Material provided
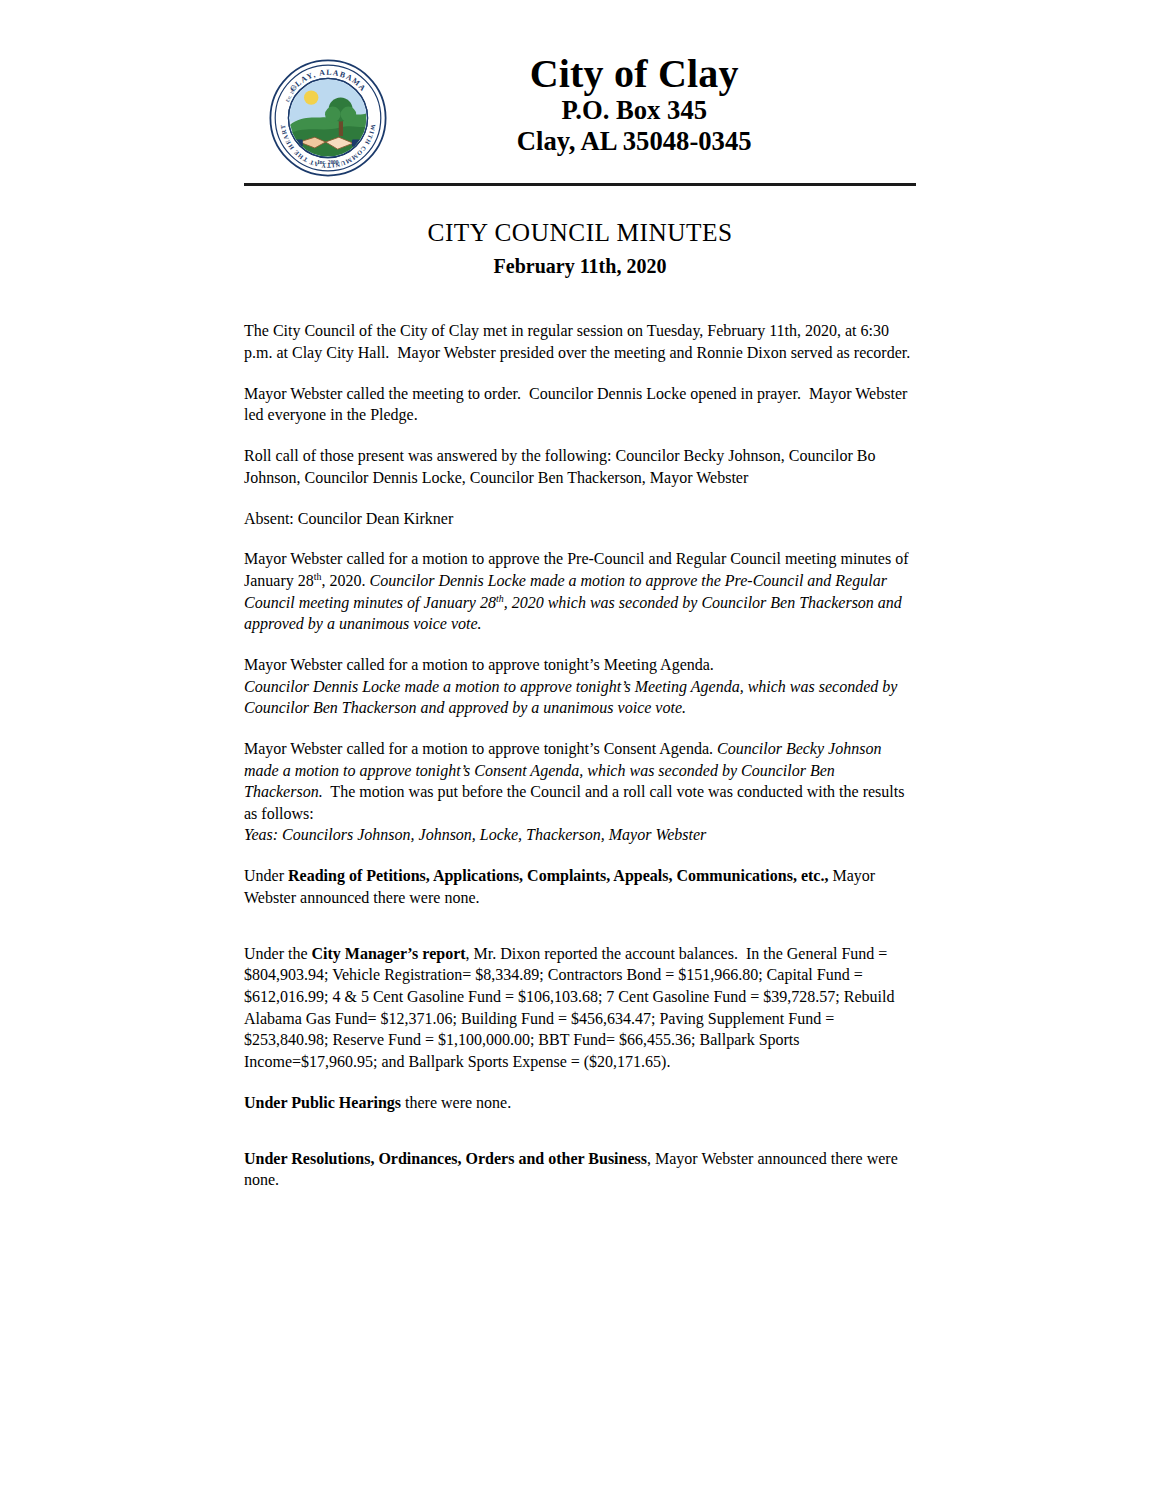CLAY, ALABAMA WITH COMMUNITY AT THE HEART Inc. 2000 Est. 1878
City of Clay
P.O. Box 345
Clay, AL 35048-0345
CITY COUNCIL MINUTES
February 11th, 2020
The City Council of the City of Clay met in regular session on Tuesday, February 11th, 2020, at 6:30 p.m. at Clay City Hall. Mayor Webster presided over the meeting and Ronnie Dixon served as recorder.
Mayor Webster called the meeting to order. Councilor Dennis Locke opened in prayer. Mayor Webster led everyone in the Pledge.
Roll call of those present was answered by the following: Councilor Becky Johnson, Councilor Bo Johnson, Councilor Dennis Locke, Councilor Ben Thackerson, Mayor Webster
Absent: Councilor Dean Kirkner
Mayor Webster called for a motion to approve the Pre-Council and Regular Council meeting minutes of January 28th, 2020. Councilor Dennis Locke made a motion to approve the Pre-Council and Regular Council meeting minutes of January 28th, 2020 which was seconded by Councilor Ben Thackerson and approved by a unanimous voice vote.
Mayor Webster called for a motion to approve tonight’s Meeting Agenda.
Councilor Dennis Locke made a motion to approve tonight’s Meeting Agenda, which was seconded by Councilor Ben Thackerson and approved by a unanimous voice vote.
Mayor Webster called for a motion to approve tonight’s Consent Agenda. Councilor Becky Johnson made a motion to approve tonight’s Consent Agenda, which was seconded by Councilor Ben Thackerson. The motion was put before the Council and a roll call vote was conducted with the results as follows:
Yeas: Councilors Johnson, Johnson, Locke, Thackerson, Mayor Webster
Under Reading of Petitions, Applications, Complaints, Appeals, Communications, etc., Mayor Webster announced there were none.
Under the City Manager’s report, Mr. Dixon reported the account balances. In the General Fund = $804,903.94; Vehicle Registration= $8,334.89; Contractors Bond = $151,966.80; Capital Fund = $612,016.99; 4 & 5 Cent Gasoline Fund = $106,103.68; 7 Cent Gasoline Fund = $39,728.57; Rebuild Alabama Gas Fund= $12,371.06; Building Fund = $456,634.47; Paving Supplement Fund = $253,840.98; Reserve Fund = $1,100,000.00; BBT Fund= $66,455.36; Ballpark Sports Income=$17,960.95; and Ballpark Sports Expense = ($20,171.65).
Under Public Hearings there were none.
Under Resolutions, Ordinances, Orders and other Business, Mayor Webster announced there were none.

What you should do
Return precisely the lines of the records, starting with the line that holds "Absent: Councilor Dean Kirkner" and ending with the last one.

Final answer
Absent: Councilor Dean Kirkner
Mayor Webster called for a motion to approve the Pre-Council and Regular Council meeting minutes of January 28th, 2020. Councilor Dennis Locke made a motion to approve the Pre-Council and Regular Council meeting minutes of January 28th, 2020 which was seconded by Councilor Ben Thackerson and approved by a unanimous voice vote.
Mayor Webster called for a motion to approve tonight’s Meeting Agenda.
Councilor Dennis Locke made a motion to approve tonight’s Meeting Agenda, which was seconded by Councilor Ben Thackerson and approved by a unanimous voice vote.
Mayor Webster called for a motion to approve tonight’s Consent Agenda. Councilor Becky Johnson made a motion to approve tonight’s Consent Agenda, which was seconded by Councilor Ben Thackerson. The motion was put before the Council and a roll call vote was conducted with the results as follows:
Yeas: Councilors Johnson, Johnson, Locke, Thackerson, Mayor Webster
Under Reading of Petitions, Applications, Complaints, Appeals, Communications, etc., Mayor Webster announced there were none.
Under the City Manager’s report, Mr. Dixon reported the account balances. In the General Fund = $804,903.94; Vehicle Registration= $8,334.89; Contractors Bond = $151,966.80; Capital Fund = $612,016.99; 4 & 5 Cent Gasoline Fund = $106,103.68; 7 Cent Gasoline Fund = $39,728.57; Rebuild Alabama Gas Fund= $12,371.06; Building Fund = $456,634.47; Paving Supplement Fund = $253,840.98; Reserve Fund = $1,100,000.00; BBT Fund= $66,455.36; Ballpark Sports Income=$17,960.95; and Ballpark Sports Expense = ($20,171.65).
Under Public Hearings there were none.
Under Resolutions, Ordinances, Orders and other Business, Mayor Webster announced there were none.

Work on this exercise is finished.